Question

FourCseq - error ountFragmentOverlaps()

0

Entering edit mode

samuel collombet ▴ 140

@samuel-collombet-6574

Last seen 6.9 years ago

France

Hi,

I have an error using FourCseq, which I don't really understand as I was usign the package before without problem.

Here is my code:

> 4C_exptData <- SimpleList(projectPath="myPath",fragmentDir="fragmentDir",referenceGenomeFile ="chr.fa",primerFile="primer.fa",bamFilePath="bam",reSequence1="GTAC",reSequence2="GATC")

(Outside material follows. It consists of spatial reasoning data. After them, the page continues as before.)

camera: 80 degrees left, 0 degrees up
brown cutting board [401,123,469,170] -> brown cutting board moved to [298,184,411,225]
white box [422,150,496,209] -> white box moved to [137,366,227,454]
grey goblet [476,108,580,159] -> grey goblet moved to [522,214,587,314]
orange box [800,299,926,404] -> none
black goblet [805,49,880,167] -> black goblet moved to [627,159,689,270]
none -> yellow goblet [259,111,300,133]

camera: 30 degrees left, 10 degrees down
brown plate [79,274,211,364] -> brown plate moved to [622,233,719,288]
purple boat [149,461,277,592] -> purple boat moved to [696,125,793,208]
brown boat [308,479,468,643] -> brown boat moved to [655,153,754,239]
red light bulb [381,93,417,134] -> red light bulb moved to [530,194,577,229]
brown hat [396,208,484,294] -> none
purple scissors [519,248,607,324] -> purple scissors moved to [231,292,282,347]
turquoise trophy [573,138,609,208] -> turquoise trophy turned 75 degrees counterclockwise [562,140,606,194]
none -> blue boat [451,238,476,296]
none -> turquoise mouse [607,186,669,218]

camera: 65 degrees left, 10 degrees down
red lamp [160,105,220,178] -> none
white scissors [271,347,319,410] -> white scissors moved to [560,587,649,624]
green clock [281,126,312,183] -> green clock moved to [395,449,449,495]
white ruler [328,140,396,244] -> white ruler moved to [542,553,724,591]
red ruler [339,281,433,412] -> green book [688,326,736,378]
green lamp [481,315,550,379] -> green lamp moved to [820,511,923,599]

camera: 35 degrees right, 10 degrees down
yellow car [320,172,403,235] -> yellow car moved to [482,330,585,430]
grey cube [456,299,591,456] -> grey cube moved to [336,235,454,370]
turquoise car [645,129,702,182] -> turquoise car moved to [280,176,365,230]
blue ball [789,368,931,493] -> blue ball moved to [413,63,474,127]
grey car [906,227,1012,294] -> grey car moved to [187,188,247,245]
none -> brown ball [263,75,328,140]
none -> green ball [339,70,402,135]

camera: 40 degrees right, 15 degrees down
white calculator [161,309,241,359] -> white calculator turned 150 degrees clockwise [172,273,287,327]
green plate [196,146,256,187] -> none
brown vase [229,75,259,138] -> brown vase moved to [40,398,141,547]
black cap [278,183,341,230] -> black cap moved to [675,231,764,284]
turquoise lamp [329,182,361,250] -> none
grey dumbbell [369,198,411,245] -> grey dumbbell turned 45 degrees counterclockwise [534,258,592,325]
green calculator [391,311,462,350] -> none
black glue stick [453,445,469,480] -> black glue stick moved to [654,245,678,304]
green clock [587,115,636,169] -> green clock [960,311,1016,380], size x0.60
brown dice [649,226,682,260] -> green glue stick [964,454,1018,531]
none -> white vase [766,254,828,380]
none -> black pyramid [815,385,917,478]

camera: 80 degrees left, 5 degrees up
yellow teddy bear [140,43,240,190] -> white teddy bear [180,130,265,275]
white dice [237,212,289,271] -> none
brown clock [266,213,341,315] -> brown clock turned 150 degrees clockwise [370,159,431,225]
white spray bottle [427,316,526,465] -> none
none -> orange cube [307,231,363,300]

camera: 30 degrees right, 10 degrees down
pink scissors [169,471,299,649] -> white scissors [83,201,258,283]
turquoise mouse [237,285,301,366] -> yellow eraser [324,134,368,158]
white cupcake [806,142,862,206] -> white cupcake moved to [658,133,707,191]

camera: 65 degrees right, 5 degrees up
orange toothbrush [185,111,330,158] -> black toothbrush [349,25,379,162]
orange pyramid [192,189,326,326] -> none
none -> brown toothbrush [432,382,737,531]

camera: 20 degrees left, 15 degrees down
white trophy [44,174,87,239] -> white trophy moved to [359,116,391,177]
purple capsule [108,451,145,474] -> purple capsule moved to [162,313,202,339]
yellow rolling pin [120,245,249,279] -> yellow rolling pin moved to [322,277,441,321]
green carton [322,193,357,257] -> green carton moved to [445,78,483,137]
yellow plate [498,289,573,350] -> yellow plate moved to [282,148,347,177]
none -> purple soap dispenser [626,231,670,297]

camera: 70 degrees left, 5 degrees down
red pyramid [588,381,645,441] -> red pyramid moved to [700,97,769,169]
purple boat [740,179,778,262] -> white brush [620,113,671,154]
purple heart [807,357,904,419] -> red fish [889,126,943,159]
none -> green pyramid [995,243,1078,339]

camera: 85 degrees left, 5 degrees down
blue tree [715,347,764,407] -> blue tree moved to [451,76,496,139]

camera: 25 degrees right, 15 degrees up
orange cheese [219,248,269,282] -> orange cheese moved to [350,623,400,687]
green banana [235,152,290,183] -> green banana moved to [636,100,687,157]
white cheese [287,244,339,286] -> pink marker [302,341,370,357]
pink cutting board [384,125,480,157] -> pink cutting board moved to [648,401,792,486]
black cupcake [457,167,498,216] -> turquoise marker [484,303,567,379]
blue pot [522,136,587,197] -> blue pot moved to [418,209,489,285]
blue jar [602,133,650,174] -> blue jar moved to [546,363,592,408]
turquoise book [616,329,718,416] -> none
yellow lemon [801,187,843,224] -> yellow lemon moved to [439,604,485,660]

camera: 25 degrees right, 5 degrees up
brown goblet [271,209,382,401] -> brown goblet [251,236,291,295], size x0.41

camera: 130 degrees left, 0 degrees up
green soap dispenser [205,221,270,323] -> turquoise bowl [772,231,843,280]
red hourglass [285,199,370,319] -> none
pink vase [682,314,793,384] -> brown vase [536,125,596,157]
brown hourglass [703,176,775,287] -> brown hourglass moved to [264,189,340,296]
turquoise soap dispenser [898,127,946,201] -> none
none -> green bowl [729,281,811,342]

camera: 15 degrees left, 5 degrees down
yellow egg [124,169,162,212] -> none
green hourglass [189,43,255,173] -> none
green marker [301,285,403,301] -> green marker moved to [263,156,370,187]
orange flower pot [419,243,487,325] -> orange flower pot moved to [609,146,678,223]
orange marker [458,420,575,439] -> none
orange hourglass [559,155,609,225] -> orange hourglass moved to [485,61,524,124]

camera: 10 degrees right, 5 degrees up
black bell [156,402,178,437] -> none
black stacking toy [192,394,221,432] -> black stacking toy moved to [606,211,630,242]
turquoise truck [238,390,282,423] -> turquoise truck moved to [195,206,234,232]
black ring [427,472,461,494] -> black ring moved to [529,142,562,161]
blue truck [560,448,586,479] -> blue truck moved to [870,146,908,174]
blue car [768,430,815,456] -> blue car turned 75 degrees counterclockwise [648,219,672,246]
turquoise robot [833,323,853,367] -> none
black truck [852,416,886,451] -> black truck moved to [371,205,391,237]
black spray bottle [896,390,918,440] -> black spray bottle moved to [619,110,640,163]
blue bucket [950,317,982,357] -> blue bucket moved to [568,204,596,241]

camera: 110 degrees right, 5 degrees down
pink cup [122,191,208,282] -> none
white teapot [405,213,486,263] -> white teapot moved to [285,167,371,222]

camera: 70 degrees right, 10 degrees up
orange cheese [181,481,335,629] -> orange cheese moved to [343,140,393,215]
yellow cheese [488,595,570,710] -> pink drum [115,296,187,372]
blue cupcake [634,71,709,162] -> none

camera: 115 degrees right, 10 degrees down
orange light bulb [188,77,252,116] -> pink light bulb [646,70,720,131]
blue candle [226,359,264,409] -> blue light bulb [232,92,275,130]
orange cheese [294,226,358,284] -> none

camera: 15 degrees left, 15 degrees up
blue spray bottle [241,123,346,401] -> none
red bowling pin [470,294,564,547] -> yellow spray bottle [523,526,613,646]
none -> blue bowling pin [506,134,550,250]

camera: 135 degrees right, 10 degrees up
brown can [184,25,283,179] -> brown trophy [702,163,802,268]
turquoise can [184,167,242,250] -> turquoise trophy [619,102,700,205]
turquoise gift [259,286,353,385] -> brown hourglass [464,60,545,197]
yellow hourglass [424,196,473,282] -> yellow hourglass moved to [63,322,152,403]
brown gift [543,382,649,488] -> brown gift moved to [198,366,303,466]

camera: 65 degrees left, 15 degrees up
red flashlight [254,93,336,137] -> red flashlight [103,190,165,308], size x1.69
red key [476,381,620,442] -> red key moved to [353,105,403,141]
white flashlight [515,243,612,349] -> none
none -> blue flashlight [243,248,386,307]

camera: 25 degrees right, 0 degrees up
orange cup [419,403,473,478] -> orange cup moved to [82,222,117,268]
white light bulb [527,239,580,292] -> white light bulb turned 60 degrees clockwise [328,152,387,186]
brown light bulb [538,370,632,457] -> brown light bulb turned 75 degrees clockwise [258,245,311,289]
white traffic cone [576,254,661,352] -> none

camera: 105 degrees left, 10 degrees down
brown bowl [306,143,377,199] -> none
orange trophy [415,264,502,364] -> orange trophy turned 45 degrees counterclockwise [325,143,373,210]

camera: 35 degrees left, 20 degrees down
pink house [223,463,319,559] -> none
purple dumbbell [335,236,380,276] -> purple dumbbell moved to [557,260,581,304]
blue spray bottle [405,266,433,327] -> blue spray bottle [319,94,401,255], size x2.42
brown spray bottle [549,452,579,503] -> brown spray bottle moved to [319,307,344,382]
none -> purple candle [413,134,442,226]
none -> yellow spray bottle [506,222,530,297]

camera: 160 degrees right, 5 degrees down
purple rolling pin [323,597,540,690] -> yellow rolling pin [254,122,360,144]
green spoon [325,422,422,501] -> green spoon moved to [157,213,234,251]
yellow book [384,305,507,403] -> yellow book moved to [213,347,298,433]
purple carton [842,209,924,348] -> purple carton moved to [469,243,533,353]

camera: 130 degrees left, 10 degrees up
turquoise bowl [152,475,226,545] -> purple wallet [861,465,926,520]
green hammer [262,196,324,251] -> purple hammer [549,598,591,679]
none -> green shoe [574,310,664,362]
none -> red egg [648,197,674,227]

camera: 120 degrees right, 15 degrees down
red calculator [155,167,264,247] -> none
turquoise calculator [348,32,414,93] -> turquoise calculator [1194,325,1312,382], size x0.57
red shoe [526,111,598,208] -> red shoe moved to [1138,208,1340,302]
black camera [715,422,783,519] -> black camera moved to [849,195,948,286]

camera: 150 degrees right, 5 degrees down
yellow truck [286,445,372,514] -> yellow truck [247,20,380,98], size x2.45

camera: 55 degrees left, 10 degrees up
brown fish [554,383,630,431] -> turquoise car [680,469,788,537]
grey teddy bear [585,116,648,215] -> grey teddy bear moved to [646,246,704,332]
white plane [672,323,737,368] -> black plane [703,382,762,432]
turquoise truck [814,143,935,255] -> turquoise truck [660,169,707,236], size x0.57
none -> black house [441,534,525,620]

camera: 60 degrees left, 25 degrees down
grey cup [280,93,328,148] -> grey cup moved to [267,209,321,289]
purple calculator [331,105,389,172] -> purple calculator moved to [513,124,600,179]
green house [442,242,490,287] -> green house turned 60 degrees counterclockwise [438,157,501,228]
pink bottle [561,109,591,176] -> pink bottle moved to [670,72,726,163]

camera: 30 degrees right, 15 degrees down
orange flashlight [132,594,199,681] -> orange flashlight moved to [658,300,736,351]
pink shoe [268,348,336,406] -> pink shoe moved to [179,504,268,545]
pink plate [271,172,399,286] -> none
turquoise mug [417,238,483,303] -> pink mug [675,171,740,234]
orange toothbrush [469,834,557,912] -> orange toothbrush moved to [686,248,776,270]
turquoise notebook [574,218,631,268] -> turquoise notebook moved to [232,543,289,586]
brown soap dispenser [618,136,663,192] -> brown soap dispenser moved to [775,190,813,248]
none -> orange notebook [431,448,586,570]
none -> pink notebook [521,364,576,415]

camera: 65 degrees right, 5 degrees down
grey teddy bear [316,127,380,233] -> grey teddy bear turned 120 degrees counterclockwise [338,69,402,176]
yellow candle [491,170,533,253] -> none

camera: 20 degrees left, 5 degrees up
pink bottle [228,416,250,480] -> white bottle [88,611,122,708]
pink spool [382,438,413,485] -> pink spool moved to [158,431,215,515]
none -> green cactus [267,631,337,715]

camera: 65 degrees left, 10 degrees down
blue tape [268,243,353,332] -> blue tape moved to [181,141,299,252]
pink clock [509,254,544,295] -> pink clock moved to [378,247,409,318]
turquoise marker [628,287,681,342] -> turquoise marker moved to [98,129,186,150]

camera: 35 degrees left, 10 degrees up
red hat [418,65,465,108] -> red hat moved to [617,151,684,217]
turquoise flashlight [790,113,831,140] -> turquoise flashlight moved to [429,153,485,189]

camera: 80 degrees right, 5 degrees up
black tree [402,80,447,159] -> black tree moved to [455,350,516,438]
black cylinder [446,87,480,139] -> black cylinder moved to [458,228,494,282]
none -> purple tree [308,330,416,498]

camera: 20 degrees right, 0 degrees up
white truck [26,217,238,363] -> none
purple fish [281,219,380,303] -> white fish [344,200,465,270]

> 4C_colData <- DataFrame(viewpoint="vp",condition=factor(rep(c("cell1", "cell2"),each=2),levels=c("cell1", "cell2")),replicate=c(1,2)),bamFile=c("cell1_rep1.bam","cell1_rep2.bam","cell2_rep1.bam","cell2_rep2.bam"),sequencingPrimer="first")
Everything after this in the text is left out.